Yes, under my proposed solution, you could run htmlfill multiple times,
and if each form has a name (and a form_name is passed to render()) then
each pass would modify the defaults of a different form, leaving the
others intact. So you would partition your defaults (and calls to
render() by form name.

Actually, my patch will need some cleaning up to do exactly that, as
currently it deals with the named form properly, but for any other forms
on the page, it strips <form:error> and <form:iferror> tags (unless the
<form:iferror name="not something">). I suppose an extra option may be
warranted to have it leave those alone.
Post by Ian Wilson
Seems like all this could be solved if htmlfill.render received only
one form via a templating function within whatever templating language
you are using.
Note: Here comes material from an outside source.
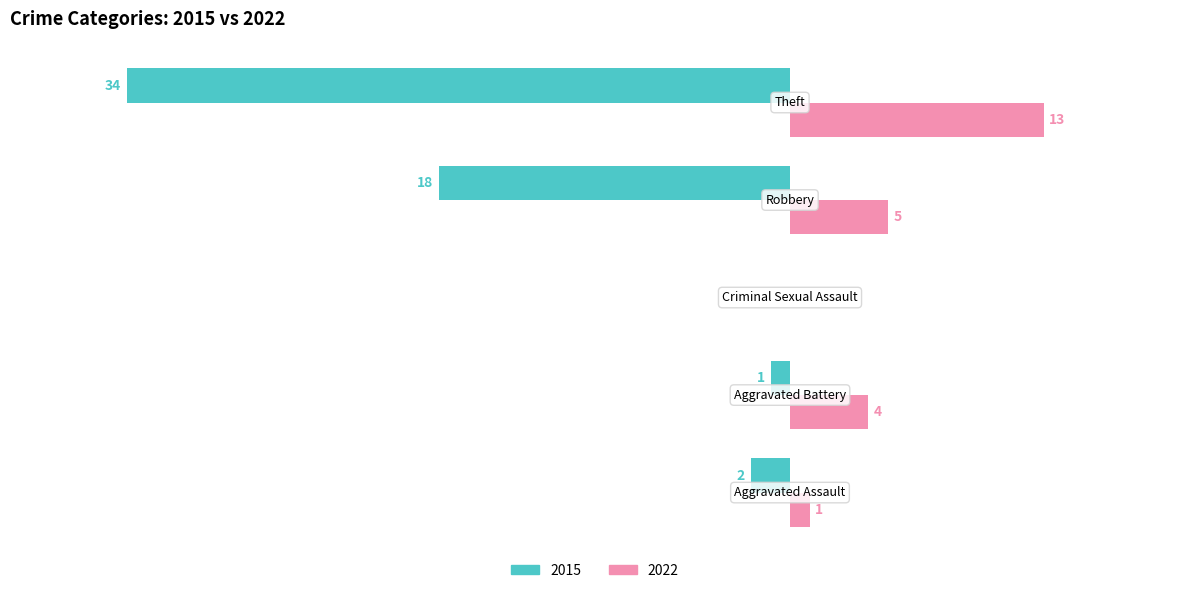

What is the maximum value shown in the chart?

13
This would be more explicit and might perform
better(Although I don't know much about performance). If you had two
forms you could just pass them to two seperate calls of
htmlfill.render. I probably am missing something very obvious but
what blocks/deters people from doing this?
That sounds like it would definitely work, and without any modifications
to htmlfill. My proposed change also wouldn't affect the ability to do
that. But dealing with multiple forms that way requires that you
structure your templates in a very specific way. And also some web
frameworks don't make that process completely natural.

The other possibility would be to optionally pass a dict to defaults,
errors and add_attributes, where each key would be a form name, and the
value would be the defaults, errors and add_attributes for forms of that
name. Then a single pass with render() could take care of all forms.